Nur: Diese Erzählung ist eine Mär. Sie ist falsch – und zwar doppelt.

Elektroautos: Der Mythos vom reinen Strom

Zunächst zur Mobilität: China wird in deutschen Berichten gerne als Land der E-Autos gefeiert. Stimmt ja auch – jedenfalls teilweise. BYD, Nio, Xpeng, Zeekr, Geely – das klingt alles nach Tesla in Groß. Doch wer genau hinsieht, erkennt: Rein batterieelektrische Fahrzeuge (BEVs) sind längst nicht mehr die reine Lehre.

Tatsächlich setzt China zunehmend auf Plug-in-Hybride, also Fahrzeuge mit E-Motor und zusätzlichem Verbrenner. Warum? Ganz einfach: Sie verkaufen sich besser, lassen sich gewinnbringender exportieren (vor allem in Länder mit Zollbarrieren gegen BEVs), und sie lösen ganz nebenbei das Problem der mangelhaften Ladeinfrastruktur in vielen Teilen des Landes. Insbesondere im ländlichen Westen ist das Schnellladenetz dünn ausgebaut. Dort sind Plug-in-Hybride für Pendler, Landwirte und Gewerbetreibende schlicht die praktischere Lösung.

BYD verkaufte 2024 rund 4,3 Millionen Fahrzeuge, über 60 % davon mit Hybridantrieb. Und auch bei Zeekr, als reine E-Marke gestartet, vollzieht sich gerade der Kurswechsel: Der neue Zeekr 9X wird ein Plug-in. Die elektrische Reichweite beträgt 380 km, danach springt der Verbrenner an.

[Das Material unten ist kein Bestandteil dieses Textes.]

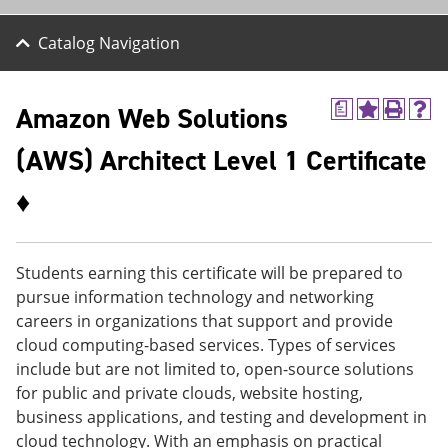
Catalog Navigation
Amazon Web Solutions
a
A
P
H
d
r
e
(AWS) Architect Level 1 Certificate
d
i
l
t
n
p
o
t
(
♦
M
(
o
y
o
p
F
p
e
a
e
n
Students earning this certificate will be prepared to
v
n
s
pursue information technology and networking
o
s
a
r
a
n
careers in organizations that support and provide
i
n
e
cloud computing-based services. Types of services
t
e
w
include but are not limited to, open-source solutions
e
w
w
s
w
i
for public and private clouds, website hosting,
(
i
n
business applications, and testing and development in
o
n
d
cloud technology. With an emphasis on practical
p
d
o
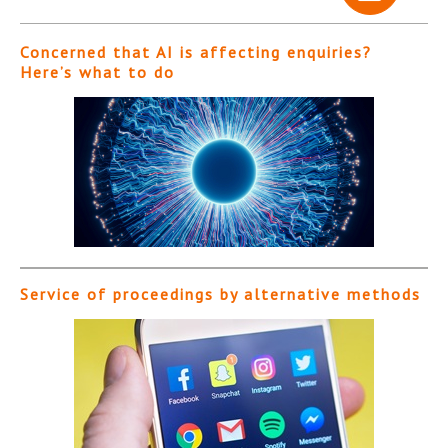
Concerned that AI is affecting enquiries?
Here’s what to do
Service of proceedings by alternative methods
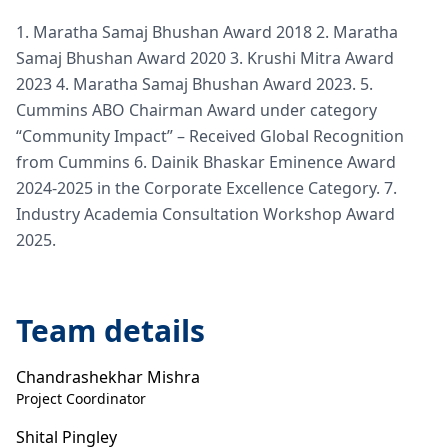
1. Maratha Samaj Bhushan Award 2018 2. Maratha
Samaj Bhushan Award 2020 3. Krushi Mitra Award
2023 4. Maratha Samaj Bhushan Award 2023. 5.
Cummins ABO Chairman Award under category
“Community Impact” – Received Global Recognition
from Cummins 6. Dainik Bhaskar Eminence Award
2024-2025 in the Corporate Excellence Category. 7.
Industry Academia Consultation Workshop Award
2025.
Team details
Chandrashekhar Mishra
Project Coordinator
Shital Pingley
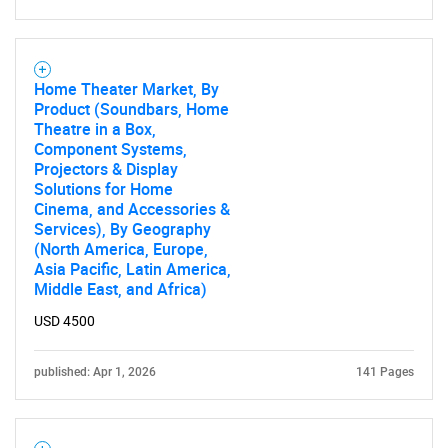
Home Theater Market, By
Product (Soundbars, Home
Theatre in a Box,
Component Systems,
Projectors & Display
Solutions for Home
Cinema, and Accessories &
Services), By Geography
(North America, Europe,
Asia Pacific, Latin America,
Middle East, and Africa)
USD 4500
published: Apr 1, 2026
141 Pages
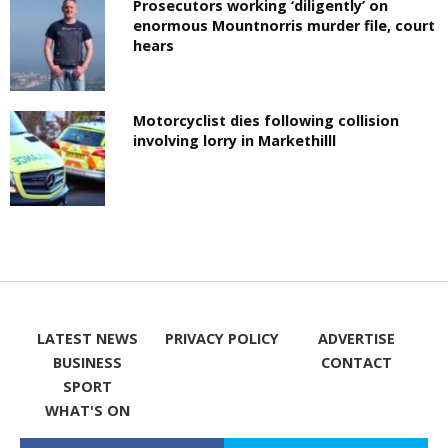
Prosecutors working ‘diligently’ on
enormous Mountnorris murder file, court
hears
Motorcyclist dies following collision
involving lorry in Markethilll
LATEST NEWS
PRIVACY POLICY
ADVERTISE
BUSINESS
CONTACT
SPORT
WHAT'S ON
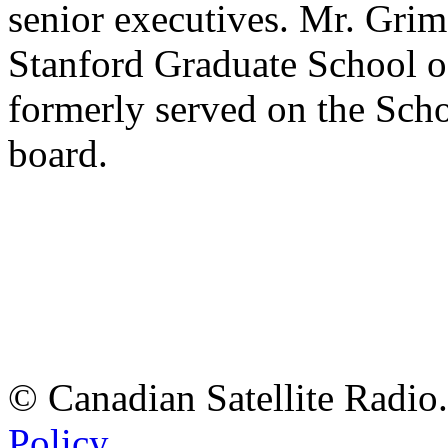
senior executives. Mr. Grim
Stanford Graduate School o
formerly served on the Sch
board.
© Canadian Satellite Radio.
Policy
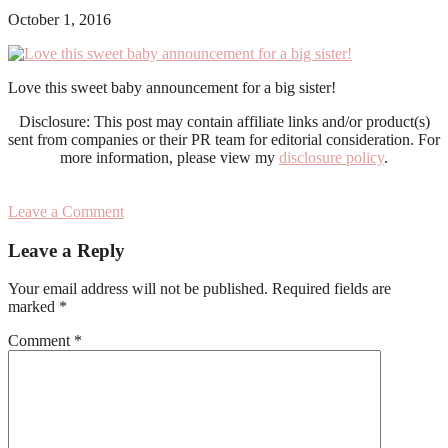
October 1, 2016
Love this sweet baby announcement for a big sister!
Disclosure: This post may contain affiliate links and/or product(s)
sent from companies or their PR team for editorial consideration. For
more information, please view my
disclosure policy
.
Leave a Comment
Reader
Leave a Reply
Interactions
Your email address will not be published.
Required fields are
marked
*
Comment
*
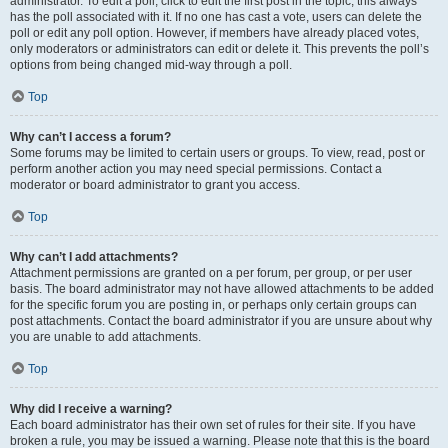
administrator. To edit a poll, click to edit the first post in the topic; this always
has the poll associated with it. If no one has cast a vote, users can delete the
poll or edit any poll option. However, if members have already placed votes,
only moderators or administrators can edit or delete it. This prevents the poll’s
options from being changed mid-way through a poll.
Top
Why can’t I access a forum?
Some forums may be limited to certain users or groups. To view, read, post or
perform another action you may need special permissions. Contact a
moderator or board administrator to grant you access.
Top
Why can’t I add attachments?
Attachment permissions are granted on a per forum, per group, or per user
basis. The board administrator may not have allowed attachments to be added
for the specific forum you are posting in, or perhaps only certain groups can
post attachments. Contact the board administrator if you are unsure about why
you are unable to add attachments.
Top
Why did I receive a warning?
Each board administrator has their own set of rules for their site. If you have
broken a rule, you may be issued a warning. Please note that this is the board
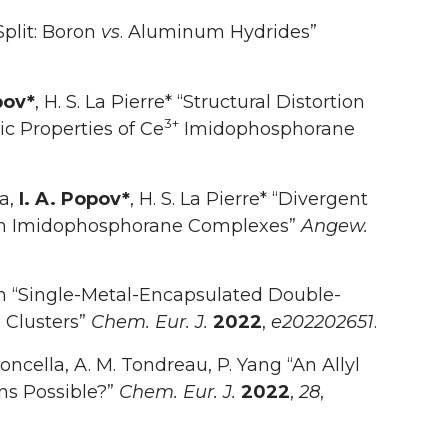
Split: Boron
vs
. Aluminum Hydrides”
pov*
, H. S. La Pierre* “Structural Distortion
3+
c Properties of Ce
Imidophosphorane
sa,
I. A. Popov*
, H. S. La Pierre* “Divergent
nium Imidophosphorane Complexes”
Angew.
un “Single-Metal-Encapsulated Double-
 Clusters”
Chem. Eur. J.
2022
,
e202202651
.
. Boncella, A. M. Tondreau, P. Yang “An Allyl
ns Possible?”
Chem. Eur. J.
2022
,
28
,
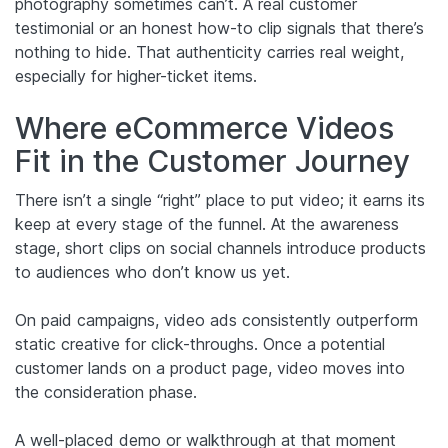
photography sometimes can’t. A real customer
testimonial or an honest how-to clip signals that there’s
nothing to hide. That authenticity carries real weight,
especially for higher-ticket items.
Where eCommerce Videos
Fit in the Customer Journey
There isn’t a single “right” place to put video; it earns its
keep at every stage of the funnel. At the awareness
stage, short clips on social channels introduce products
to audiences who don’t know us yet.
On paid campaigns, video ads consistently outperform
static creative for click-throughs. Once a potential
customer lands on a product page, video moves into
the consideration phase.
A well-placed demo or walkthrough at that moment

Während also in China Technologie pragmatisch kombiniert wird, glaubt man hierzulande oft an die reine Lehre: BEV oder nichts.

Kohle bleibt König – auch wenn niemand darüber spricht

Der Teil, den deutsche Medien auch gerne weglassen: China setzt nicht nur massiv auf Windräder und PV, sondern baut auch jede Menge Kohlekraftwerke (übrigens nicht nur im Land selbst, sondern auch im Ausland, siehe Afrika). 2023 wurden 106 GW neue Kohlekraftwerke genehmigt, das sind etwa zwei neue Großkraftwerke pro Woche. Obwohl einige neue Großkraftwerke ältere, kleinere ersetzen, handelt es sich um einen Netto-Zubau – die Gesamtkapazität steigt. Die zusätzlichen Kapazitäten sollen das diversifizierte chinesische Energiesystem widerstandsfähig und wachstumsfähig halten – gerade für systemrelevante, energieintensive Industrien wie Stahl, Zement und Aluminium. China setzt weiter auch auf Kohle, weil sie verlässlich, günstig und systemrelevant ist.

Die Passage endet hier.